• **WHAT IS REQUIRED**: Could you write out the data below again, swapping "common name" for "vernacular name" wherever it appears and leaving everything else unchanged?

• **DATA ROWS**:
* begin *

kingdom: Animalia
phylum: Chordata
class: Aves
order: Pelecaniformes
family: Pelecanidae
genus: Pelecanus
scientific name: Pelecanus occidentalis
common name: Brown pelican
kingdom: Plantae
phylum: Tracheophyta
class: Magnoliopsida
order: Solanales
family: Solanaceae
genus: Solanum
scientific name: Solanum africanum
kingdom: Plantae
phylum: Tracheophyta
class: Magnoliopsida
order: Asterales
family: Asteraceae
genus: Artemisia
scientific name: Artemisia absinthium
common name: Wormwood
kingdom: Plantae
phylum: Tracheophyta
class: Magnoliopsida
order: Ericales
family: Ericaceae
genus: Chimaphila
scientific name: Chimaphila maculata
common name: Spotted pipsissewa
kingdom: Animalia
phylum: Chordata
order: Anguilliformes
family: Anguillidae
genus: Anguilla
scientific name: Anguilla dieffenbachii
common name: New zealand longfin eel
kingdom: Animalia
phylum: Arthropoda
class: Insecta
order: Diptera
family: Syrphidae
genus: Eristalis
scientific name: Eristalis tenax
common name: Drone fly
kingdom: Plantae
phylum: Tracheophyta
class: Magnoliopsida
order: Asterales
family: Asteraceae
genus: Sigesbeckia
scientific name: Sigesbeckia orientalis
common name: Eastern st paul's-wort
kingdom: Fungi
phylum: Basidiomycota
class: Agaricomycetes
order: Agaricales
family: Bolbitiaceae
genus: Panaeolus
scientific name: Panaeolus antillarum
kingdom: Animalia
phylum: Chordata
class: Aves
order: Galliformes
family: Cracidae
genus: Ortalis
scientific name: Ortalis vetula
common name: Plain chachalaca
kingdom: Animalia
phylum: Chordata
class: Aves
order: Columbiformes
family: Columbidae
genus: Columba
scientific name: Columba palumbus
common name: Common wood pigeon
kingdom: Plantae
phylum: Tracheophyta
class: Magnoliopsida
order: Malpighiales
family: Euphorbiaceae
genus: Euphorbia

* end *

• **RESULT FOR THIS EXERCISE**:
kingdom: Animalia
phylum: Chordata
class: Aves
order: Pelecaniformes
family: Pelecanidae
genus: Pelecanus
scientific name: Pelecanus occidentalis
vernacular name: Brown pelican
kingdom: Plantae
phylum: Tracheophyta
class: Magnoliopsida
order: Solanales
family: Solanaceae
genus: Solanum
scientific name: Solanum africanum
kingdom: Plantae
phylum: Tracheophyta
class: Magnoliopsida
order: Asterales
family: Asteraceae
genus: Artemisia
scientific name: Artemisia absinthium
vernacular name: Wormwood
kingdom: Plantae
phylum: Tracheophyta
class: Magnoliopsida
order: Ericales
family: Ericaceae
genus: Chimaphila
scientific name: Chimaphila maculata
vernacular name: Spotted pipsissewa
kingdom: Animalia
phylum: Chordata
order: Anguilliformes
family: Anguillidae
genus: Anguilla
scientific name: Anguilla dieffenbachii
vernacular name: New zealand longfin eel
kingdom: Animalia
phylum: Arthropoda
class: Insecta
order: Diptera
family: Syrphidae
genus: Eristalis
scientific name: Eristalis tenax
vernacular name: Drone fly
kingdom: Plantae
phylum: Tracheophyta
class: Magnoliopsida
order: Asterales
family: Asteraceae
genus: Sigesbeckia
scientific name: Sigesbeckia orientalis
vernacular name: Eastern st paul's-wort
kingdom: Fungi
phylum: Basidiomycota
class: Agaricomycetes
order: Agaricales
family: Bolbitiaceae
genus: Panaeolus
scientific name: Panaeolus antillarum
kingdom: Animalia
phylum: Chordata
class: Aves
order: Galliformes
family: Cracidae
genus: Ortalis
scientific name: Ortalis vetula
vernacular name: Plain chachalaca
kingdom: Animalia
phylum: Chordata
class: Aves
order: Columbiformes
family: Columbidae
genus: Columba
scientific name: Columba palumbus
vernacular name: Common wood pigeon
kingdom: Plantae
phylum: Tracheophyta
class: Magnoliopsida
order: Malpighiales
family: Euphorbiaceae
genus: Euphorbia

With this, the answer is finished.